Directions -
1) From the text on early feasibility studies, list the things that Leon names as part of contract negotiations.
2) Please continue the passage on early feasibility studies from its last sentence.

Provided text START

EFS vs . standard trial

There are key differences between an early feasibility study and a standard trial, Leon said, and investigators should be prepared to address them.

“When you compare an EFS to a standard study, you have to raise the bar,” Leon said. “It is different, and if you think of it in the same way, then you will fail.”

With an EFS, the Investigational Review Board (IRB) approval process is different, Leon said, and often investigators will receive passive or active opposition to their application due to risk aversion. Informed consent language also has to be different, Leon said, noting that it can be a challenge to address what are often unknown and increased patient risks.

Contract negotiations, including indemnification clauses, liability concerns and site payments, are also different, he said, whereas study reimbursement has been problematic and there has been “relatively poor alignment” with CMS.

EFS studies also require a more experienced, customized team, more intense training and modified procedural practice, he said.

“Sites have to accept, and, I would argue, embrace the reality that EFS are importantly different than standard trials,” Leon said. “If they don’t, they shouldn’t participate.”

Despite challenges, Leon said, the FDA has been responsive and engaged throughout the process, with what he called a “surprising commitment” to the program. The FDA has also proved willing to accept complications in high-risk patients treated with novel devices, and be flexible about device iterations like clinical trial adjustments, he said.

EFS ‘choke points’

Sites, sponsors and other stakeholders, however, have been less prepared, Leon said, in part because there is a lack of understanding regarding the differences between EFS and standard trials.

“This results in what I would describe as ‘initiation angst,’” Leon said. “It’s due to delayed IRB approvals, anxious informed consent discussions, especially these indemnifications and site payment agreements and confusing CMS reimbursement policies. So, patient enrollment has been more complex and unexpectedly erratic.”

Sponsors, too, need to address the site qualification selection process, which is sometimes biased and ineffective, he said.

Provided text END
Data section START

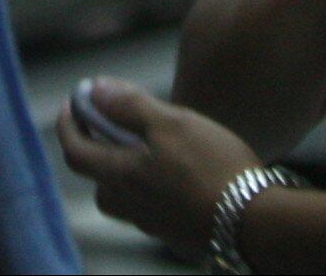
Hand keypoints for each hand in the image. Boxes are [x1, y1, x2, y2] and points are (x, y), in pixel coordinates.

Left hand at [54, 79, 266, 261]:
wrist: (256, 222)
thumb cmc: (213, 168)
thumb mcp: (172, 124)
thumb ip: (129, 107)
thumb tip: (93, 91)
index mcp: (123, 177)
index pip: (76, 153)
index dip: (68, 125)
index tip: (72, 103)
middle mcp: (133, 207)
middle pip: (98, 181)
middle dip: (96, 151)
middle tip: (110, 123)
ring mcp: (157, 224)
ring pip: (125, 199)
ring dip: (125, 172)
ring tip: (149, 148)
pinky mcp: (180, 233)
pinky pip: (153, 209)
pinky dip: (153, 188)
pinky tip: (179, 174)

Data section END
Data section START

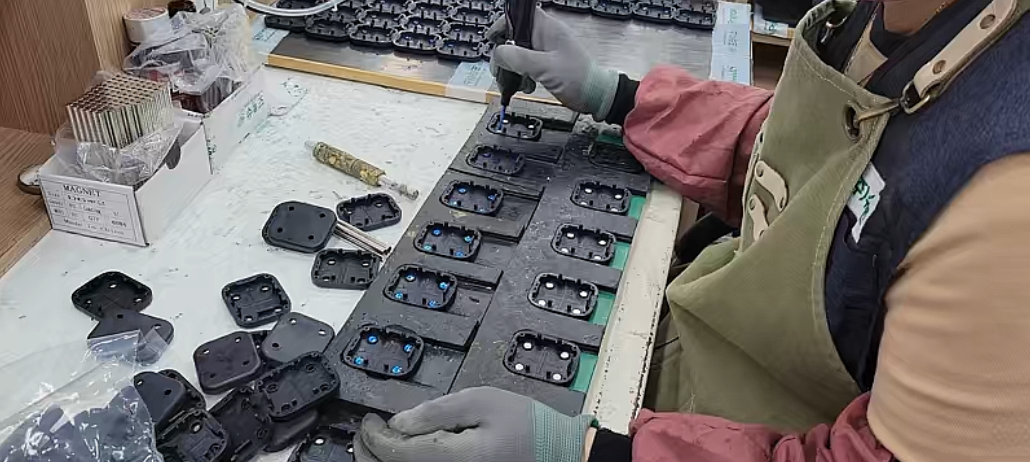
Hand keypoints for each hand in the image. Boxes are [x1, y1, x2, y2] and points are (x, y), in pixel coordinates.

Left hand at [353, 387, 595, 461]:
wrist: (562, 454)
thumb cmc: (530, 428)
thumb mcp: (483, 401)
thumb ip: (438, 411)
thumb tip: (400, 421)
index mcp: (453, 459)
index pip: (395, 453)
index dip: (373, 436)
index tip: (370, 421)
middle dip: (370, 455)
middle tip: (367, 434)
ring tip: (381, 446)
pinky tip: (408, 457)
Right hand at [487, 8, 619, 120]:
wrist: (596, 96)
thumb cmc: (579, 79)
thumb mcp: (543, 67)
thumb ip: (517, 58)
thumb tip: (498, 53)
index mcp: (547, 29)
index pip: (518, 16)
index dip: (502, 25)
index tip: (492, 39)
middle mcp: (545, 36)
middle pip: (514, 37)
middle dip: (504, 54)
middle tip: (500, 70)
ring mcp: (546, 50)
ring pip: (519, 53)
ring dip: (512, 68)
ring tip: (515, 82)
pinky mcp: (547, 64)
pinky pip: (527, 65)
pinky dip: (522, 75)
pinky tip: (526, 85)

Data section END

Responses in order -
1)
- Indemnification clauses
- Liability concerns
- Site payments

2)
“Sponsors want their own sites, often without considering what would be a good EFS site,” Leon said.

To address “choke points” in the process, Leon recommended improvements in four key areas: study initiation, patient recruitment, procedure management and study assessment.

IRB approval, he said, should ideally be completed within 1 month, with IRB submissions and contracts reviewed simultaneously. Sponsors should commit to fund non-usual care tests and sites should commit to fulfill reasonable enrollment expectations. An improved patient rights advocacy process throughout the trial process – from informed consent, to index procedure to follow-up – should be uniform and embedded, Leon said, and sites must be willing to form dedicated EFS teams.

“The honeymoon for EFS is over,” Leon said. “Now is the time for a critical re-evaluation of all aspects of the program to determine if EFS can truly revive device innovation in the US, provide early access to novel therapies for our patients and accelerate the device approval process.” – by Regina Schaffer

Reference:

Leon MB. EFS in the USA: Challenges and Developments. Presented at: TCT Scientific Symposium; Oct. 29-Nov. 2, 2016; Washington.

Disclosure: Leon reports receiving research support, consultant fees or honoraria from Abbott, Boston Scientific, Edwards Lifesciences, Medtronic and St. Jude Medical, and holding equity in Claret, Cathworks, Elixer, GDS, Medinol, Mitralign and Valve Medical.